ReX13- June 22, 2010 at 9:28 am
justscrappin>> Blame Capcom. They just slapped a beard and mohawk on Haggar and dropped him in Siberia.
justscrappin- June 22, 2010 at 9:25 am
Fuck...I just realized I got Zangief and Haggar mixed up.
ReX13- June 22, 2010 at 9:13 am
El Famous, Ben >> As long as he wears a belt from shoulder to waist, everyone will know. Everyone. And he will win "Best Costume" everywhere he goes, except for that one party where Angelina Jolie showed up as Laura Croft, because chicks always get more points for video game characters, plus it was the same same costume made for her during the movies, meaning it was designed by a freaking professional and Severn is just wearing some khakis and a diagonal belt, how can he compete? It's really not fair.
El Famous Burrito- June 22, 2010 at 9:06 am

Magic Missle! Shit! I forgot what counters that....wait! I throw your dice across the room and dump my Mountain Dew on your head. I win! Hahaha.

@Ben .

Dan Severn...Mike Haggar, yeah, I wonder if a bunch of 30 something guys say "Awesome, you're the dude from Final Fight, right?"

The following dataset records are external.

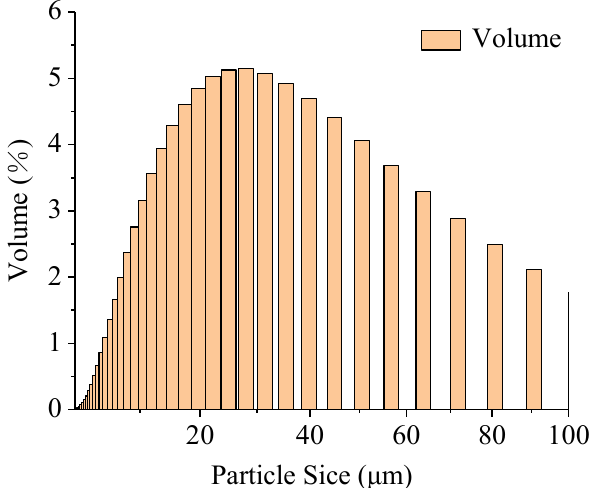
Figure 4. Particle size distribution of the cement. Table 2. Major chemical constituents of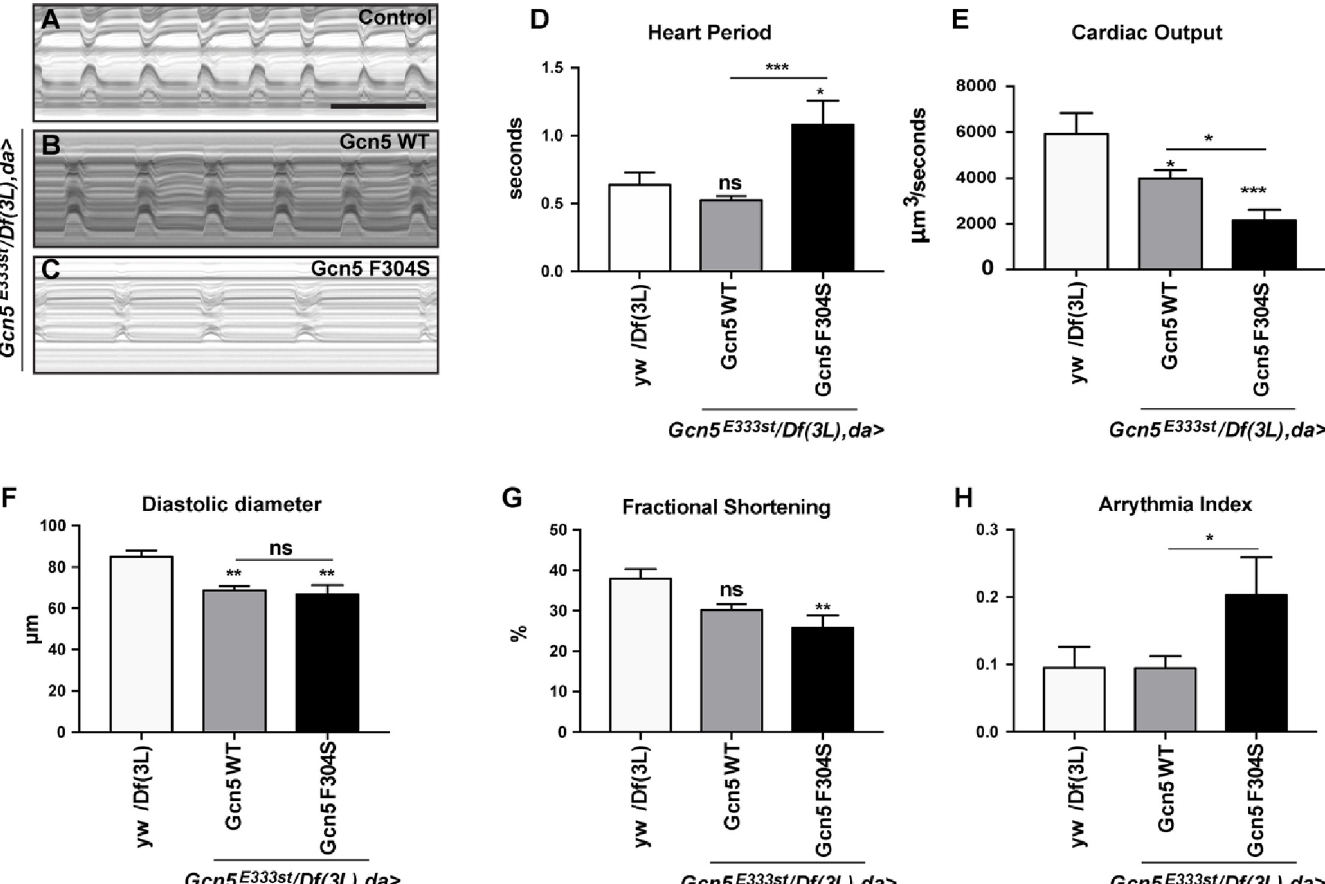
Fig 5. Effect of Gcn5 F304S mutation on Drosophila heart function. (A-C) M-mode kymographs of 1 day old beating hearts of control flies (yw/Df(3L) ; A) and Gcn5 null flies rescued with Gcn5 WT (B) or Gcn5 F304S (C). Scale bar: 1 second. (D-H) High-speed movies of beating hearts were analysed using semi-automated Optical Heartbeat Analysis [46]. For quantification, 8–19 flies were analyzed. Statistical analysis was performed using one-way ANOVA and Tukey’s multiple comparison for all parameters except arrhythmia index (H), which was analysed using Mann-Whitney-Wilcoxon. For all panels: ns, non significant, � p < 0.05 �� p < 0.01, ��� p < 0.001, ���� p < 0.0001 (see S1 Table for details on transgenic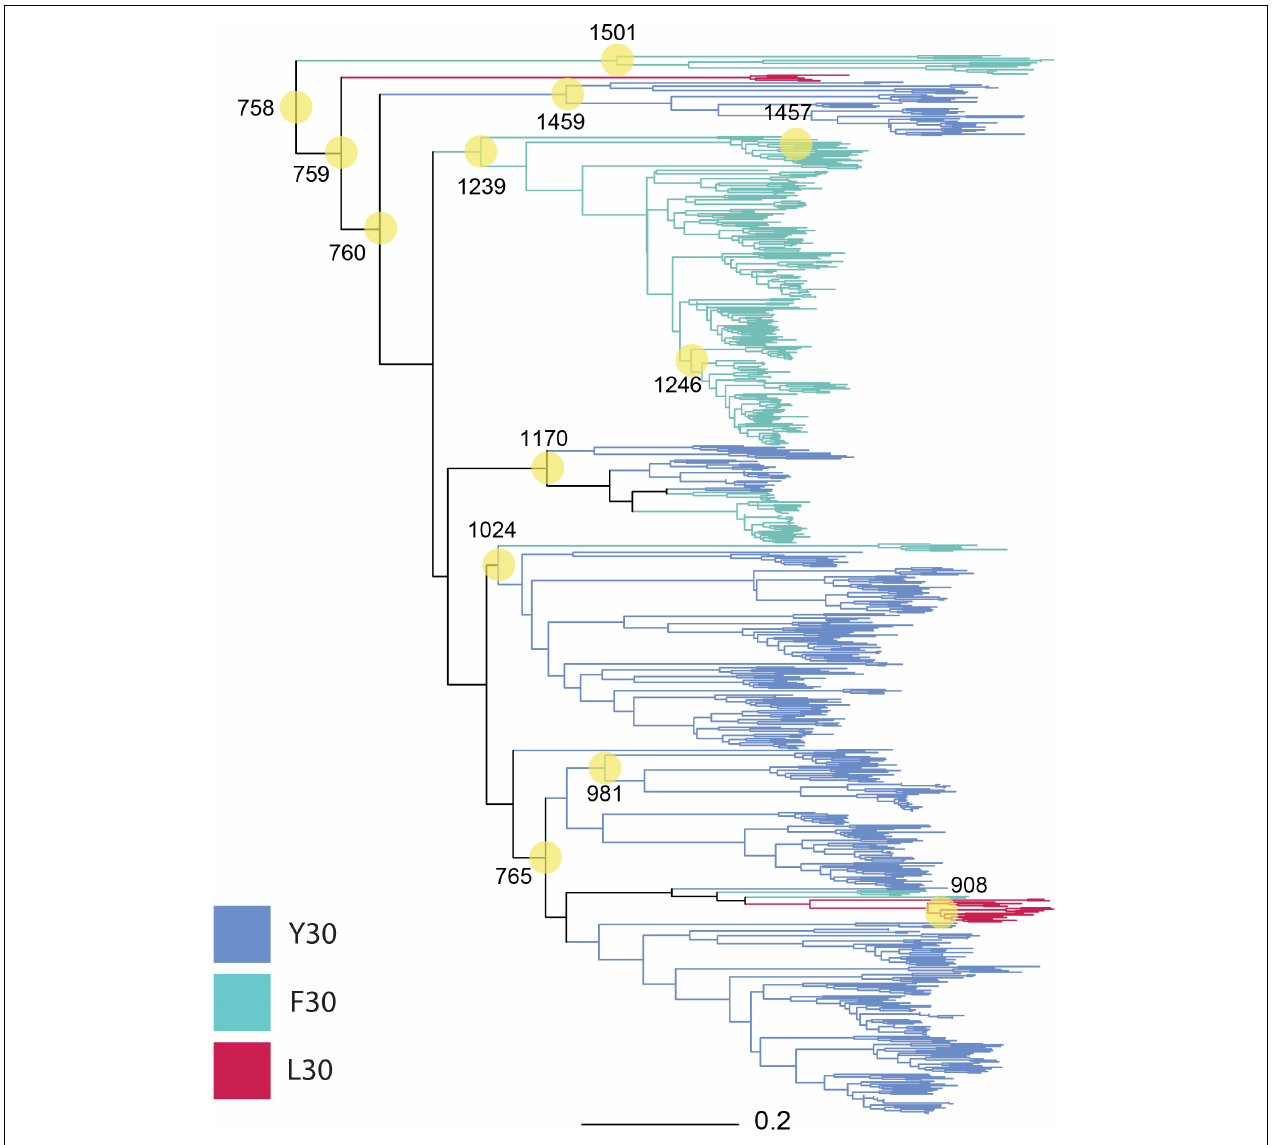
FIGURE 1 | Phylogeny of 757 MotB homologs. MotB homologs selected via EBI-EST and restricted to FAD/YAD/LAD at residues 30–32 ( E. coli MotB). ASRs were calculated for every node, with those selected for engineering and resurrection indicated (yellow circles, numbering from root beginning at 758). Tree branches were colored based on sequence identity at residue 30 F/Y/L in the contemporary strain where conserved (Y30: blue, F30: green, L30: red, mixture: black).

Right before a vicious pummeling.
Almost North- June 22, 2010 at 8:59 am
Oh. We have that.
ReX13- June 22, 2010 at 8:51 am
check out antiduckface dot com

you know that face you make when you're about to take that perfect picture of yourself for the internet?

you know, the pose where you push your mouth out in that sort of pout / kiss face to make it look like you've got big pouty lips, a super-defined jawline, and model-quality cheekbones?

it's called "duckface"




DangadaDang- June 22, 2010 at 8:51 am
Is this game about ccage fighting or a biopic about Michael Vick's life?
Robdamob- June 22, 2010 at 8:35 am
too bad they put mma in the title.
But as a gamer it would be awesome if the made it like def jam fight for new york.
that game was the shit it was so over the top.
justscrappin- June 22, 2010 at 8:34 am
Duckface is that overlyextended kissy face lip thingy. When women get collagen.. it looks like they are doing it automatically.
agentsmith- June 22, 2010 at 8:31 am
I don't get it, he looks nothing like Sammy Haggar.